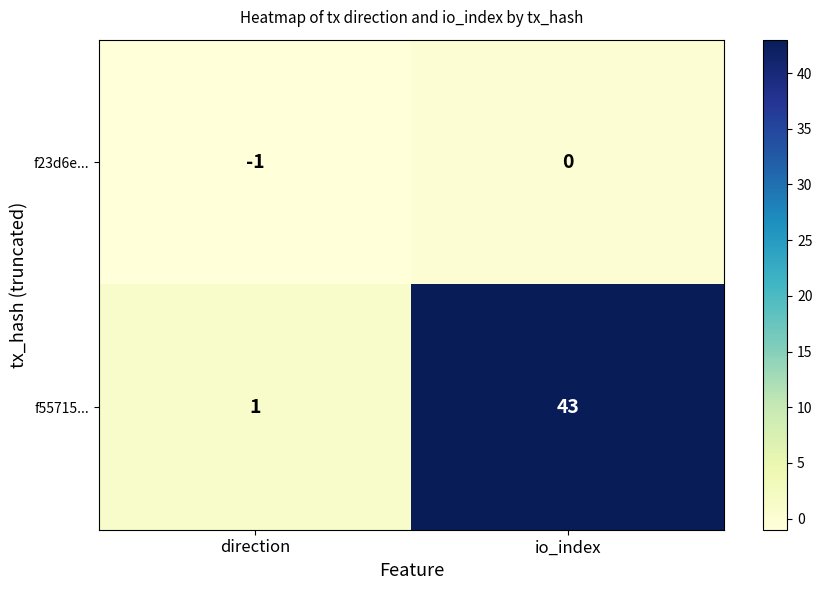

Reading left to right, what are all the values shown in this chart?

f23d6e...: -1	0
f55715...: 1	43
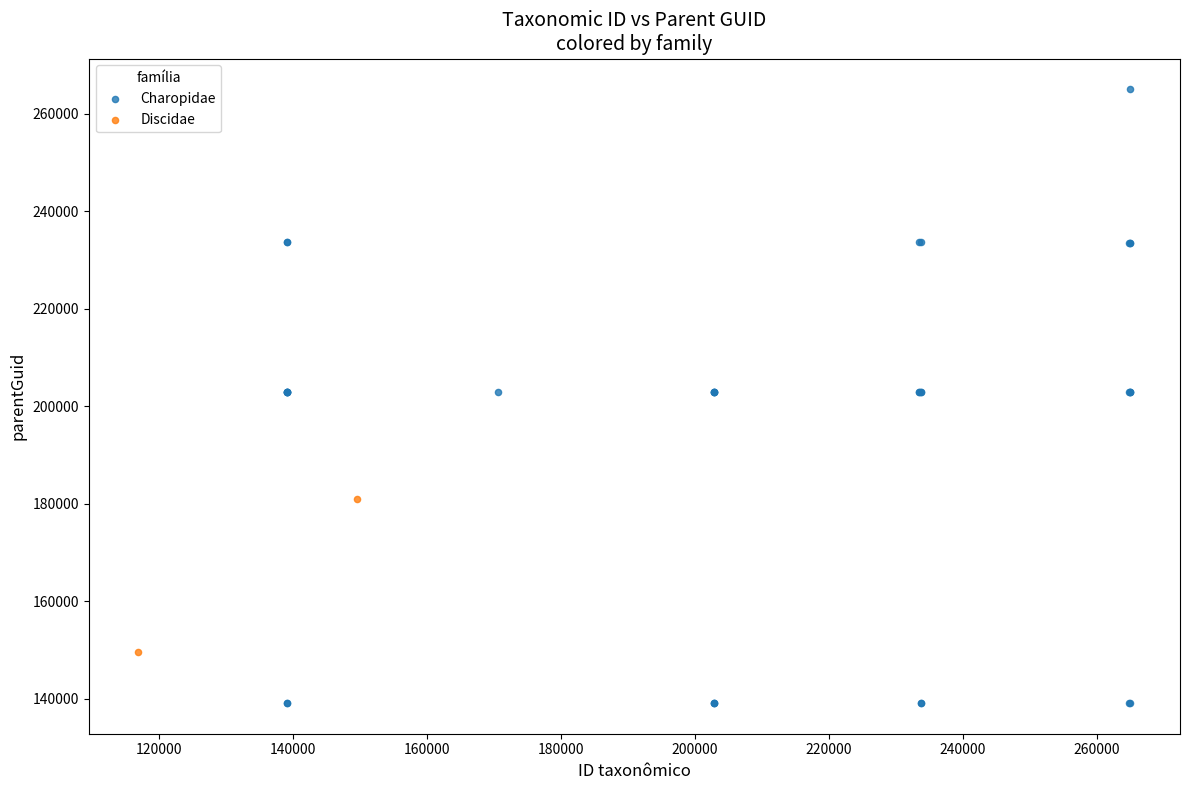

What are all the series names shown in the legend?

Charopidae, Discidae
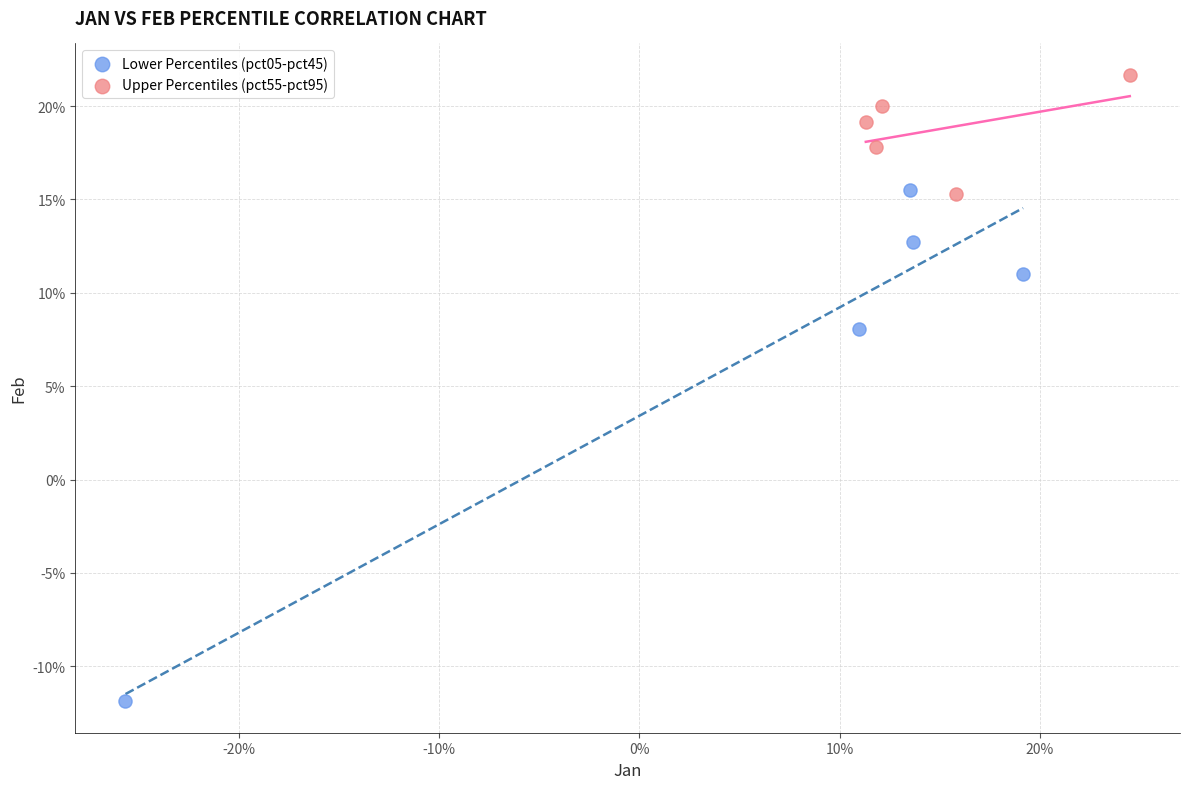

Which series has the widest spread of Y values?

Lower Percentiles (pct05-pct45)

# Exercise brief
Repeat the data above word for word, including every line of text, but leave out the pictures.

# Output for this task
Reading left to right, what are all the values shown in this chart?

f23d6e...: -1	0
f55715...: 1	43

What are all the series names shown in the legend?

Charopidae, Discidae

Which series has the widest spread of Y values?

Lower Percentiles (pct05-pct45)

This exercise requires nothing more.